§ **Task brief**:
Copy every record verbatim. Leave the pictures out.

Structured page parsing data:
════════

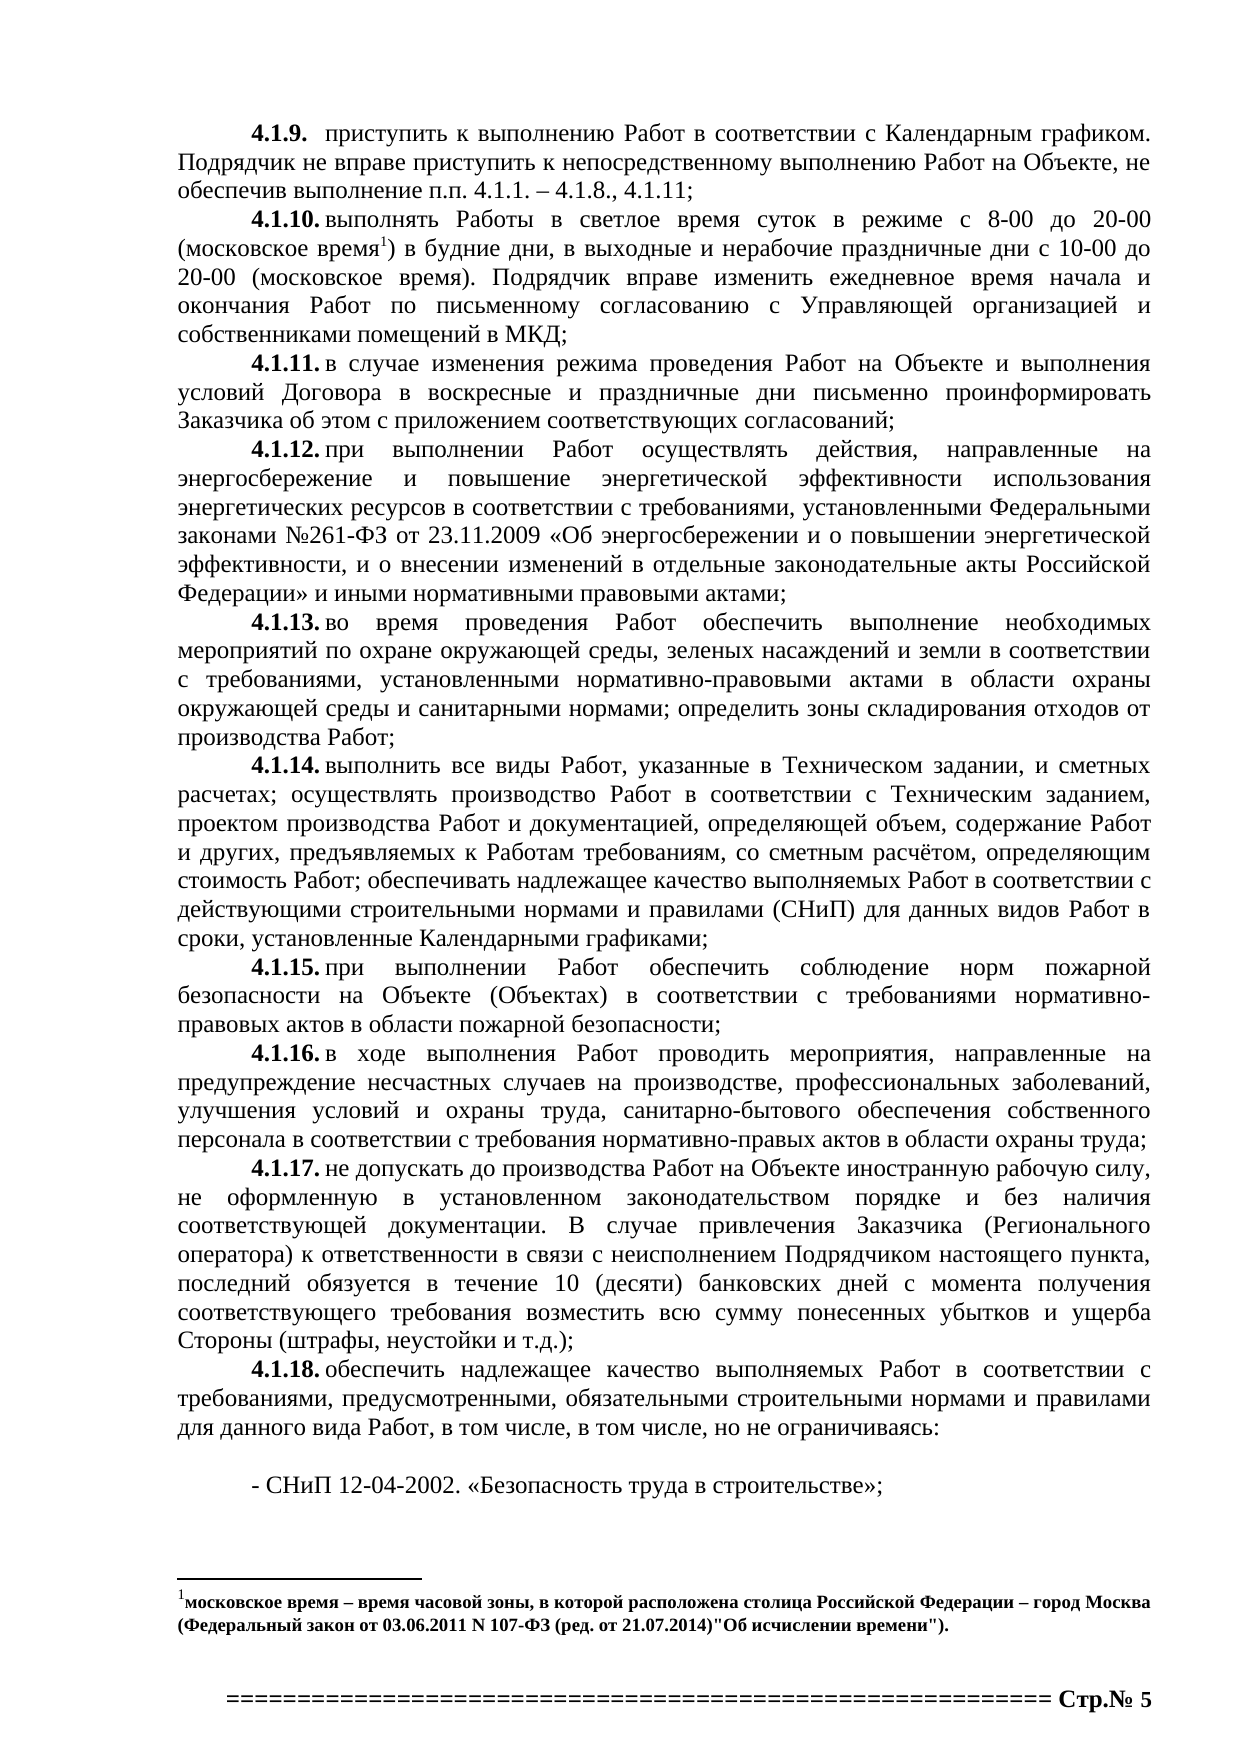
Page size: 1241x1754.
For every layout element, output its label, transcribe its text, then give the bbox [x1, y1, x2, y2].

list при выполнении Работ обеспечить соблюдение норм пожарной безопасности на Объекте (Объектах) в соответствии с требованиями нормативно-правовых актов в области пожарной безопасности; [177, 952, 1152, 1038]
list во время проведения Работ обеспечить выполнение необходимых мероприятий по охране окружающей среды, зеленых насаждений и земли в соответствии с требованиями, установленными нормативно-правовыми актами в области охраны окружающей среды и санитарными нормами; определить зоны складирования отходов от производства Работ; [177, 607, 1152, 751]
list в ходе выполнения Работ проводить мероприятия, направленные на предупреждение несчастных случаев на производстве, профессиональных заболеваний, улучшения условий и охраны труда, санитарно-бытового обеспечения собственного персонала в соответствии с требования нормативно-правых актов в области охраны труда; [177, 1038, 1152, 1153]
list приступить к выполнению Работ в соответствии с Календарным графиком. Подрядчик не вправе приступить к непосредственному выполнению Работ на Объекте, не обеспечив выполнение п.п. 4.1.1. – 4.1.8., 4.1.11; [177, 118, 1152, 204]
list выполнять Работы в светлое время суток в режиме с 8-00 до 20-00 (московское время) в будние дни, в выходные и нерабочие праздничные дни с 10-00 до 20-00 (московское время). Подрядчик вправе изменить ежедневное время начала и окончания Работ по письменному согласованию с Управляющей организацией и собственниками помещений в МКД; [177, 204, 1152, 348]
list обеспечить надлежащее качество выполняемых Работ в соответствии с требованиями, предусмотренными, обязательными строительными нормами и правилами для данного вида Работ, в том числе, в том числе, но не ограничиваясь: [177, 1354, 1152, 1441]
text - СНиП 12-04-2002. «Безопасность труда в строительстве»; [177, 1470, 1152, 1498]
list при выполнении Работ осуществлять действия, направленные на энергосбережение и повышение энергетической эффективности использования энергетических ресурсов в соответствии с требованиями, установленными Федеральными законами №261-ФЗ от 23.11.2009 «Об энергосбережении и о повышении энергетической эффективности, и о внесении изменений в отдельные законодательные акты Российской Федерации» и иными нормативными правовыми актами; [177, 434, 1152, 607]
list выполнить все виды Работ, указанные в Техническом задании, и сметных расчетах; осуществлять производство Работ в соответствии с Техническим заданием, проектом производства Работ и документацией, определяющей объем, содержание Работ и других, предъявляемых к Работам требованиям, со сметным расчётом, определяющим стоимость Работ; обеспечивать надлежащее качество выполняемых Работ в соответствии с действующими строительными нормами и правилами (СНиП) для данных видов Работ в сроки, установленные Календарными графиками; [177, 751, 1152, 952]
list в случае изменения режима проведения Работ на Объекте и выполнения условий Договора в воскресные и праздничные дни письменно проинформировать Заказчика об этом с приложением соответствующих согласований; [177, 348, 1152, 434]
list не допускать до производства Работ на Объекте иностранную рабочую силу, не оформленную в установленном законодательством порядке и без наличия соответствующей документации. В случае привлечения Заказчика (Регионального оператора) к ответственности в связи с неисполнением Подрядчиком настоящего пункта, последний обязуется в течение 10 (десяти) банковских дней с момента получения соответствующего требования возместить всю сумму понесенных убытков и ущерба Стороны (штрафы, неустойки и т.д.); [177, 1153, 1152, 1354]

════════

§ **Your solution**:
Page size: 1241x1754.
For every layout element, output its label, transcribe its text, then give the bbox [x1, y1, x2, y2].

list при выполнении Работ обеспечить соблюдение норм пожарной безопасности на Объекте (Объектах) в соответствии с требованиями нормативно-правовых актов в области пожарной безопасности; [177, 952, 1152, 1038]
list во время проведения Работ обеспечить выполнение необходимых мероприятий по охране окружающей среды, зеленых насаждений и земли в соответствии с требованиями, установленными нормативно-правовыми актами в области охраны окружающей среды и санитарными нормами; определить зоны складирования отходов от производства Работ; [177, 607, 1152, 751]
list в ходе выполнения Работ проводить мероприятия, направленные на предупреждение несчастных случаев на производстве, профессиональных заболеваний, улучшения условий и охраны труда, санитарно-бытового обеспечения собственного персонала в соответствии с требования нормативно-правых актов в области охраны труда; [177, 1038, 1152, 1153]
list приступить к выполнению Работ в соответствии с Календарным графиком. Подрядчик не вправе приступить к непосредственному выполнению Работ на Объекте, не обеспечив выполнение п.п. 4.1.1. – 4.1.8., 4.1.11; [177, 118, 1152, 204]
list выполнять Работы в светлое время суток в режиме с 8-00 до 20-00 (московское время) в будние дни, в выходные и нерабочие праздничные дни с 10-00 до 20-00 (московское время). Подрядчик вправе изменить ежедневное время начала и окончания Работ по письменному согласованию с Управляющей организацией и собственниками помещений в МКД; [177, 204, 1152, 348]
list обеспечить надлежащее качество выполняемых Работ в соответствии с требованиями, предусмотренными, обязательными строительными нормами и правилами для данного вида Работ, в том числе, в том числе, но не ограничиваясь: [177, 1354, 1152, 1441]
text - СНиП 12-04-2002. «Безопасность труда в строительстве»; [177, 1470, 1152, 1498]
list при выполнении Работ осуществлять действия, направленные на энергосбережение и повышение энергетической эффективности использования энергетических ресурсов в соответствии с требованиями, установленными Федеральными законами №261-ФЗ от 23.11.2009 «Об энергосбережении и о повышении энергетической эффективности, и о внесении изменений в отдельные законодательные акты Российской Федерации» и иными нормативными правовыми актами; [177, 434, 1152, 607]
list выполнить все виды Работ, указанные в Техническом задании, и сметных расчетах; осуществлять производство Работ в соответствии с Техническим заданием, проектом производства Работ и документацией, определяющей объем, содержание Работ и других, предъявляемых к Работам требованиям, со сметным расчётом, определяющим стоимость Работ; обеспечивать надлежащее качество выполняемых Работ в соответствии с действующими строительными нормами и правилами (СНиП) для данных видов Работ в сроки, установленные Календарными графиками; [177, 751, 1152, 952]
list в случае изменения режима проведения Работ на Объекте и выполнения условий Договора в воскресные и праздничные дни письменно проинформировать Заказчика об этом с приложением соответствующих согласований; [177, 348, 1152, 434]
list не допускать до производства Работ на Объекте иностранную рабочую силу, не оформленную в установленном законодательством порядке и без наличия соответствующей документации. В случае привлечения Заказчика (Регионального оператора) к ответственности в связи с неисполнением Подрядчиком настоящего пункта, последний обязуется в течение 10 (десяти) банковских дней с момента получения соответствующего требования возместить всю сумму понесенных убытков и ущерба Стороны (штрафы, неустойки и т.д.); [177, 1153, 1152, 1354]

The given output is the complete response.